11-Kasaplarda ve yemekhanelerde kullanılan bıçakların saplarından delerek, zincirlenme usulü ile duvara sabitlenmekte, böylelikle aşçılar ve kasapların rahat çalışmalarını zorlaştırmaktadırlar. Bıçak ihtiyacı olan kişiler satın alabilmeleri için Çinlilerin yerel karakollarına başvurarak ruhsatname almaları gerekmektedir. Bunun için bıçak seri numarası kişinin kimlik numarasına kayıt edilmek sureti ile verilmektedir. Evlerinde balta, çekiç, orak olanların devletin ilgili yerlerine teslim etmeleri ve sahiplerinin üstüne kayıt edildikten sonra verilmesine zorlanmaktadırlar. Kaşgar’ın Yenisar bölgesinde bıçak imalatı ile geçimini sağlayan ustaların 3-4 yıldan beri bıçak imal etmesini yasaklamış, dükkânlarını ise mühürlemişler idi. Kendini dünyanın iki numaralı güçlü devleti diye tanıtan Çin işgalcileri, Uygurların evlerindeki bıçaktan dahi korkmaktadır. 

12-Çin Komünist hâkimiyeti Doğu Türkistan halkının tabii halde normal olarak çoğalma haklarını, sınırlama koyarak engellemekte. Kadınlarımıza doğum kontrolü ve aile planlaması gibi bahaneler ile baskı uygulamaktadır.  Üçüncü çocuğa gebe kalanların kaç aylık olduğuna bakılmaksızın kürtaj yapılmakta ve akabinde tüplerin alınması ile doğum yapma şansını ellerinden almaktadırlar.

13-Çin hâkimiyetine bağlı Uygur Özerk Bölgesi Eğitim Müdürlüğü 2017 yılı Ağustos ayında bütün Doğu Türkistan’daki ilk ve orta öğretimde Uygur dilinin eğitim dili olarak kullanılmasını durdurmuş, eğitim dilinin Çince olmasının bir zorunluluk olduğunu bildiri ile duyurmuştur. Bu okullarda daha önce kullanılan millî ders kitaplarının toplatılması hakkında emir verilmiştir. Şimdilerde Çince bilmeyen ilk ve ortaöğretim öğretmenleri görevlerinden uzaklaştırılmaktadır. Yuva ve anaokulundan itibaren Uygur çocuklarına Çin dili programı müfredatında ders verilmektedir. Bunun gibi tedbirlerle Uygur medeniyetinden haberdar olmayan, öz ana dilini ve İslâm dinini bilmeyen, Çince konuşan evlatlar yetiştirerek, Uygurları asimile ederek yok etme adımlarını hızlandırmaktadırlar.

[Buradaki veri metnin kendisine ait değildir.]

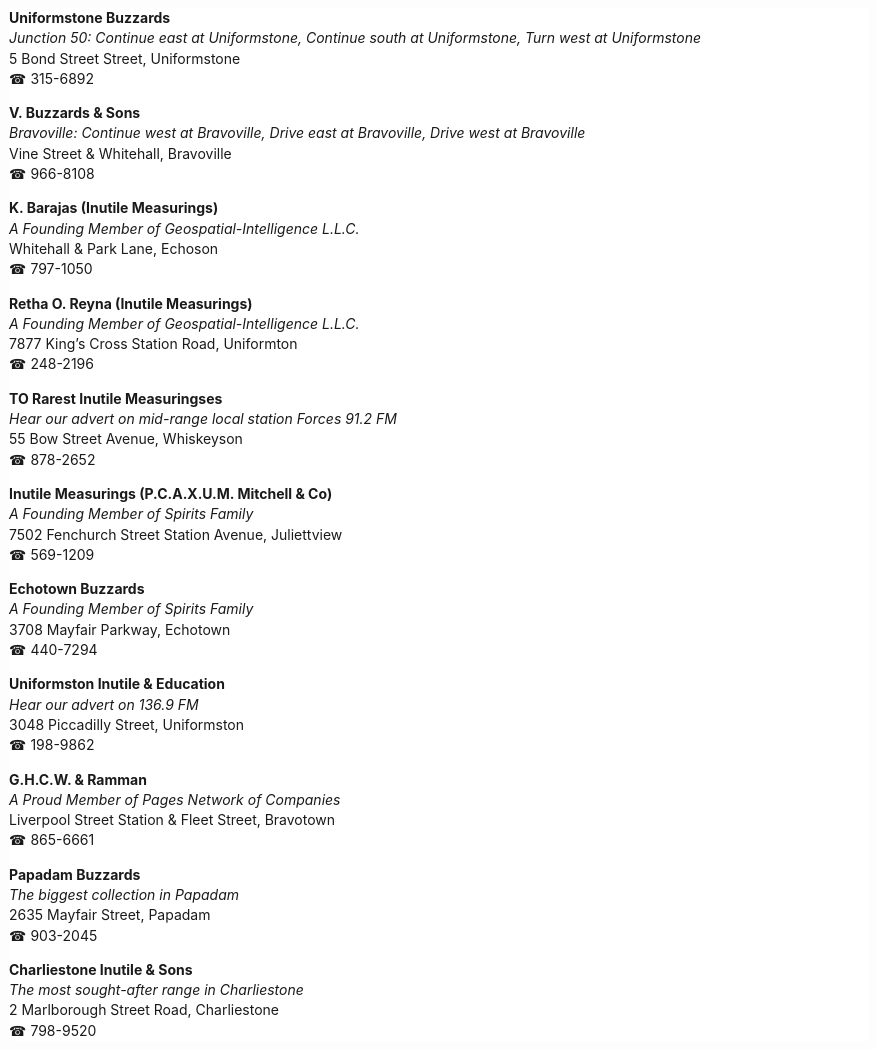 **Uniformstone Buzzards**  
_Junction 50: Continue east at Uniformstone, Continue south at Uniformstone, Turn west at Uniformstone_  
5 Bond Street Street, Uniformstone  
☎ 315-6892

**V. Buzzards & Sons**  
_Bravoville: Continue west at Bravoville, Drive east at Bravoville, Drive west at Bravoville_  
Vine Street & Whitehall, Bravoville  
☎ 966-8108

**K. Barajas (Inutile Measurings)**  
_A Founding Member of Geospatial-Intelligence L.L.C._  
Whitehall & Park Lane, Echoson  
☎ 797-1050

**Retha O. Reyna (Inutile Measurings)**  
_A Founding Member of Geospatial-Intelligence L.L.C._  
7877 King’s Cross Station Road, Uniformton  
☎ 248-2196

**TO Rarest Inutile Measuringses**  
_Hear our advert on mid-range local station Forces 91.2 FM_  
55 Bow Street Avenue, Whiskeyson  
☎ 878-2652

**Inutile Measurings (P.C.A.X.U.M. Mitchell & Co)**  
_A Founding Member of Spirits Family_  
7502 Fenchurch Street Station Avenue, Juliettview  
☎ 569-1209

**Echotown Buzzards**  
_A Founding Member of Spirits Family_  
3708 Mayfair Parkway, Echotown  
☎ 440-7294

**Uniformston Inutile & Education**  
_Hear our advert on 136.9 FM_  
3048 Piccadilly Street, Uniformston  
☎ 198-9862

**G.H.C.W. & Ramman**  
_A Proud Member of Pages Network of Companies_  
Liverpool Street Station & Fleet Street, Bravotown  
☎ 865-6661

**Papadam Buzzards**  
_The biggest collection in Papadam_  
2635 Mayfair Street, Papadam  
☎ 903-2045

**Charliestone Inutile & Sons**  
_The most sought-after range in Charliestone_  
2 Marlborough Street Road, Charliestone  
☎ 798-9520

14-Doğu Türkistan’ın Uygurların yoğun olarak yaşadığı şehirlerin cadde ve sokaklarında askerler gövde gösterisi yapmakta, gruplar halinde silahlı Çin askerleri ve polisleri güvenliği korumak adıyla gece gündüz devriye gezmekte. Sokaklarda tutuklamalar için kullanılan siyah renkli araçların sirenlerini açarak adeta halkımıza psikolojik baskı uygulayarak korkutmaya çalışmaktadır.

15-Son birkaç yıldan beri ticaret ile uğraşıp, az çok eli para tutan Doğu Türkistanlı iş adamlarını, çeşitli uydurma suçlamalarla yeri belli olmayan sözde eğitim kamplarına götürüp, orada tutuklayıp, on ile on beş yıl arasında hapis cezası verip, ellerindeki mal mülküne el koymaktadırlar. Bazı kaynaklardan aldığımız bilgiye göre Kızılsu bölgesinin merkezi Artuş şehrinde yaşayan, bankada elli bin dolara kadar hesabı olan ticaretçiler toplama kamplarına götürülüp, gözaltına alınmakta. 1930’lu yıllarında cellat Shing Shi Sey’in uyguladığı, zenginleri tutuklayıp mal mülklerine el koyma harekâtı yeniden başlatılmaktadır.

16-Uygur Türklerini gözetmek ve kontrol altında tutmak için bir milyondan fazla erkek Çinli komünistleri, Uygur ailelere yerleştirerek aile üyeleri hakkında araştırma yapmakta ve erkekleri kamplarına götürülen ailelerin hanımlarına ve kızlarına cinsi tacizde bulunmaktadır.